## Exercise brief
Return the full listing character for character, without its pictures.

## Supplied material
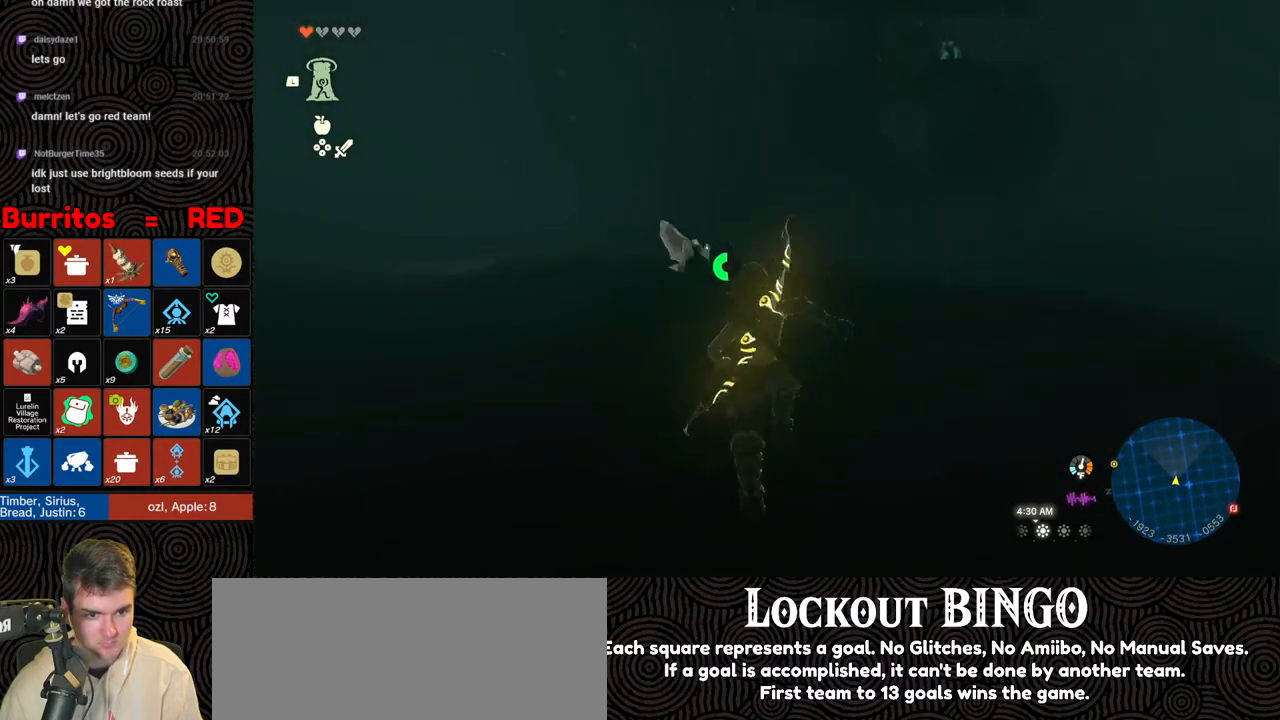
{"buttons": ["B"], "left_stick": "up", "right_stick": "down", "events": [[183, "B", "down"]]}
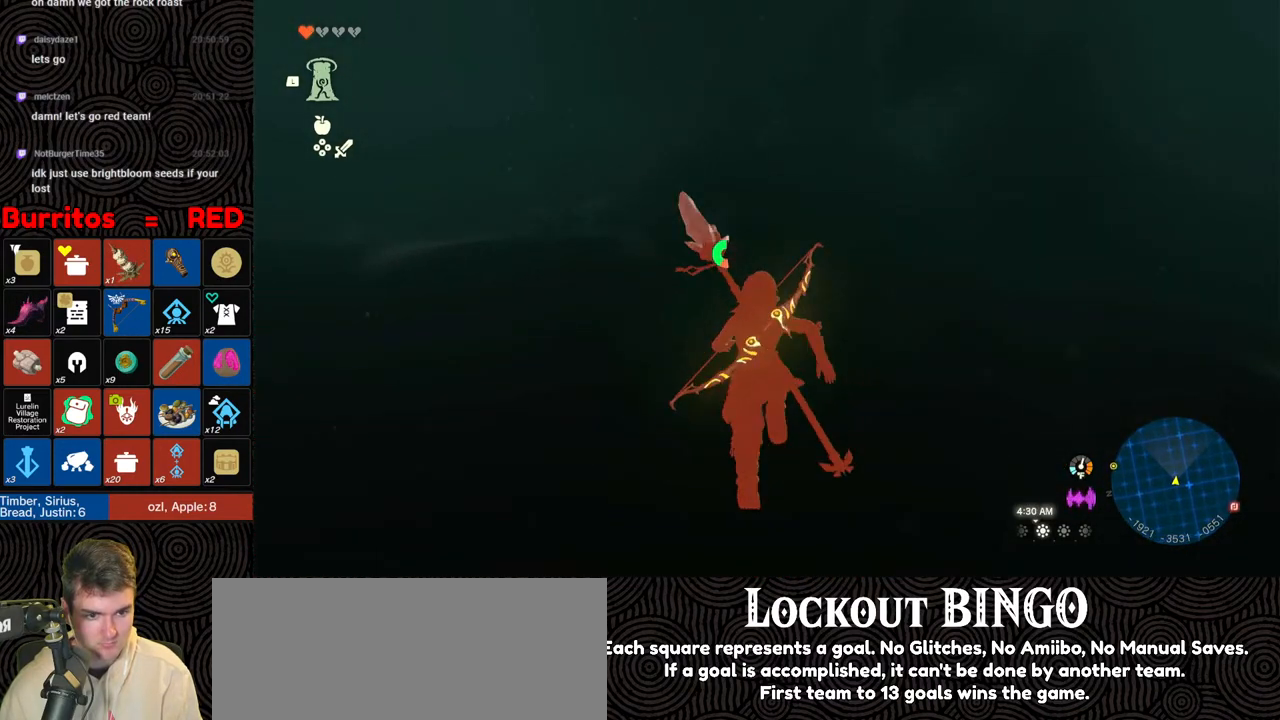
{"buttons": ["B"], "left_stick": "up", "right_stick": "up-right", "events": [[250, "right_stick", "center"], [500, "right_stick", "up-right"]]}
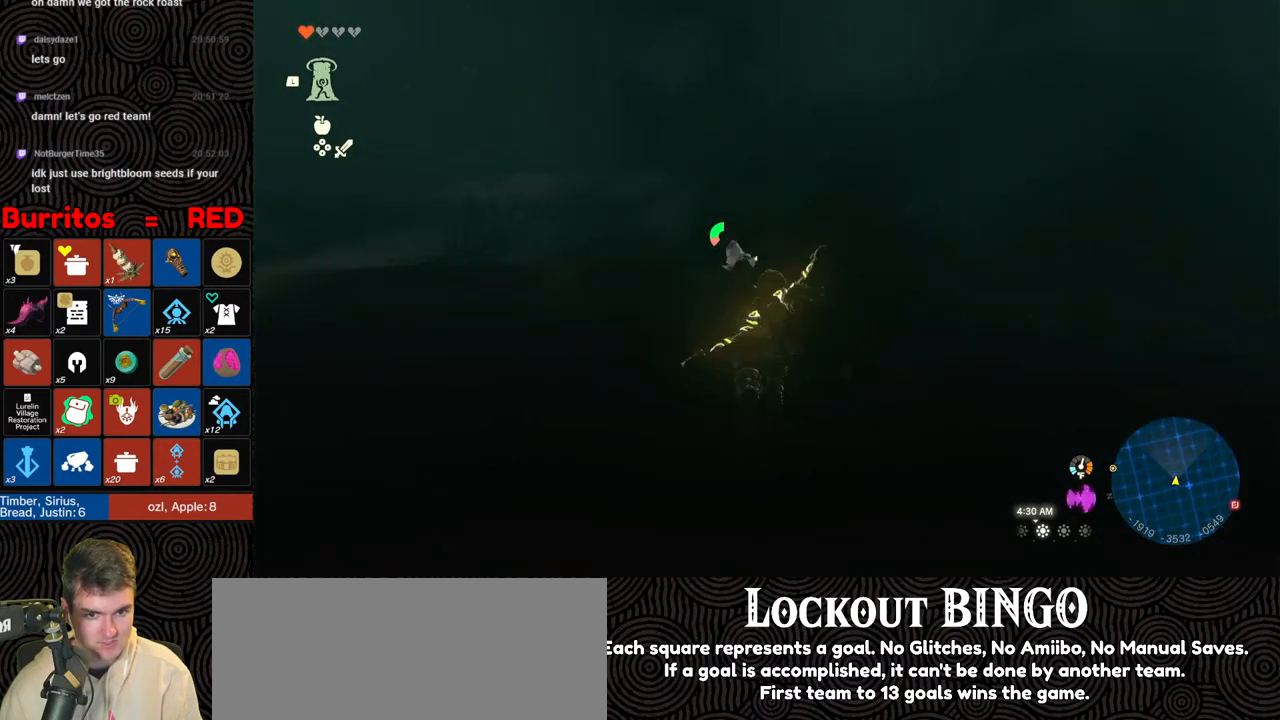
{"buttons": ["B"], "left_stick": "up", "right_stick": "up", "events": [[433, "right_stick", "up"]]}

## Result below
{"buttons": ["B"], "left_stick": "up", "right_stick": "down", "events": [[183, "B", "down"]]}
{"buttons": ["B"], "left_stick": "up", "right_stick": "up-right", "events": [[250, "right_stick", "center"], [500, "right_stick", "up-right"]]}
{"buttons": ["B"], "left_stick": "up", "right_stick": "up", "events": [[433, "right_stick", "up"]]}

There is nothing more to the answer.